Text provided START
Note that there are several mechanisms available in the prior art that can be used to divide the graph into disconnected groups [Introduction to Algorithms (Second Edition) by Thomas H. Cormen, Charles E. Leiserson, Ronald L. Rivest, and Cliff Stein, published by MIT Press and McGraw-Hill]. We do not describe any such mechanism here, but any of these prior art methods could be used to divide graphs into groups also. Some mechanism must be used to create independent groups. FIG. 21 illustrates one example of such a mechanism. Step 201 represents the process of making the graph non directed by adding information to the relationship table so that not only can the child entity type of any entity type be found, but also the parent of any entity type can be found. Step 203 represents the process of creating the first group by tracing the parent and child relationships in the relationship tables so that all entities that are related to each other by child or parent relationships are found and recorded as the first group. This involves tracing all the relationships (symbolized by arrows in FIG. 28) until dead ends are found and no new entities can be found by tracing relationships. All entity types so found are recorded as the first group, and a new group is formed in step 205 by repeating the tracing process until no new entities can be found. Step 207 represents the process of repeating step 205 as many times as necessary to create new groups until all entity types in the graph have been processed.
The following pseudocode depicts how the computation of groups guides the subsequent process of building the blocks (the TransformationProject object stores the metadata including the graph; assume that the getGroups( ) method of the TransformationProject object knows how to compute the groups in the graph associated with the transformation project).


	public void doOutput(TransformationProject project) {
	Set groups = project.getGroups( ); // compute all the groups in
	the project
	for (each group belonging to groups) {
	process group;
	}
	}

Another example method to form the groups is shown in flowchart form in FIG. 31. The process is basically comprised of the steps: 1) make the graph non directed so that whichever entity one starts with, if it has a parent, the parent can be found (step 200); 2) start with any node (entity class, each class having possible multiple instances thereof) in the graph and find all other entities that are either its parent or child entity and put them into the first group (step 202); 3) once all parents and children entities of the starting node are found, proceeding to the next node in the graph that is related to the node just processed and repeating the process of tracing all its parents and children and listing them as part of the group (step 204); 4) proceeding to another node related to the node just processed and repeating the process of tracing all nodes related to the node being processed and recording each node found as part of the group being formed (step 206); and 5) repeating the process of constructing a new group by picking a node and tracing its relationships to all other nodes and recording each node found as part of the group until no new node is found and declaring the recorded nodes as the new group (step 208); and 6) repeating this process to construct other groups till all nodes in the graph are processed (step 210).
Text provided END
Raw data START
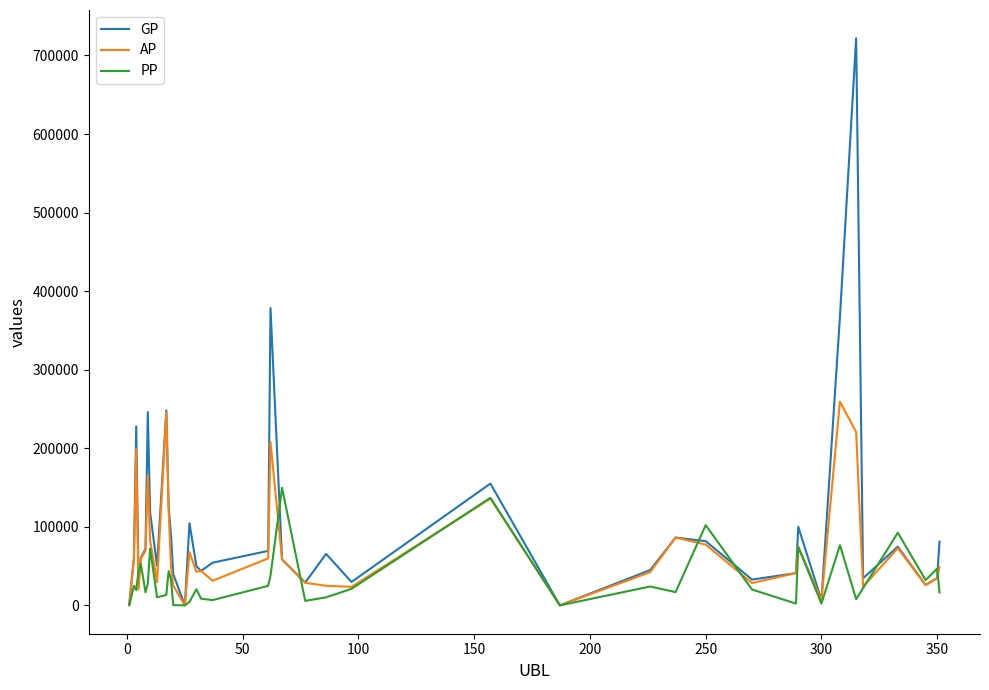

Rank the series by their average value, from lowest to highest.

PP, AP, GP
Raw data END
What you need to do:
1. In the text on dividing a graph into groups, what happens in step 201?
2. Extend the text on dividing a graph into groups, picking up right after its final sentence.
This material isn't needed for what comes next.

Set of answers:
1. The graph is made non-directed by adding information to the relationship table, so that both the child and the parent of any entity type can be found.

2.
Step 200 in FIG. 31 represents the process, making the graph non directed comprises going to the table where relationships are stored and adding information to it so that each child entity has an entry identifying its parent. For example, using the graph of FIG. 22, the relationship table would look like table I below before it was made non directed and would look like table 2 below after it was made non directed.

TABLE 1

Directed relationships for graph of FIG. 28

	A	B
	B	D, C
	C	D
	E	F
	G	H, I
	H	I

TABLE 2

Non directed relationships of graph of FIG. 28

	A	B
	B	A
	B	D, C
	D	B, C
	C	D
	C	B
	E	F
	F	E
	G	H, I
	I	G
	H	G
	H	I
	I	H

Step 202 in FIG. 31 represents the process of picking any node in a graph such as FIG. 22 and using a relationship table like Table 2 for the graph and finding all the parents and children entities of the node with which the grouping process for group 1 was started. Once all parent and children entities of the starting node are found, each is listed in the group being built. For example, if the starting node were to be B, using Table 2 would indicate that B knows C and D but it also knows A as its parent. So A, B, C and D would be added to the first group. Going to each of nodes A, B, C or D and tracing its parents and children from Table 2 would yield no new entity nodes. This would be the result of steps 202, 204, 206 and 208 and the conclusion of step 208 would be that no new entity nodes have been found so group I is complete.
Step 210 represents the process of starting to construct the next group. This is done by picking any other node in the graph which is not one of the entity nodes in the group just completed and repeating steps 202, 204, 206 and 208 until the next group is completed. Step 212 represents repeating step 210 as many times as necessary to complete other groups until all nodes in the graph have been included in a graph.
The reason that all entities related to a particular entity either as children or parents needs to be known is so that each block being built is self consistent without the need to duplicate entity nodes. Self-consistent means that all entities related to a particular entity are in the same block. It would be possible to make a self-consistent block without putting all entities related together in the same data block, but that would require duplication which would result in inefficiency. For example, in FIG. 28, it would be possible to make two self-consistent blocks out of group G1 with one block comprised of instances of the B, C and D entities. The other block would be comprised of instances of the entities B and A. This would require duplication of the data from the instances of entity B in both data blocks, and this would be inefficient.
The next section discusses the details of the steps used for computing the blocks of the appropriate size for a given group.

Heuristic-Based Method to Build Self-Consistent Blocks

In the following discussion we assume that the independent groups have already been determined, and the size of the blocks is predominantly determined by the number of entities in the block. The preferred heuristic-based method to build self-consistent blocks is illustrated in FIG. 30 in flowchart form, and makes the following assumptions:

- 1. The size of the relations are not significant (relations are just a listing of the parent and each child)
- 2. All entities are of approximately the same size.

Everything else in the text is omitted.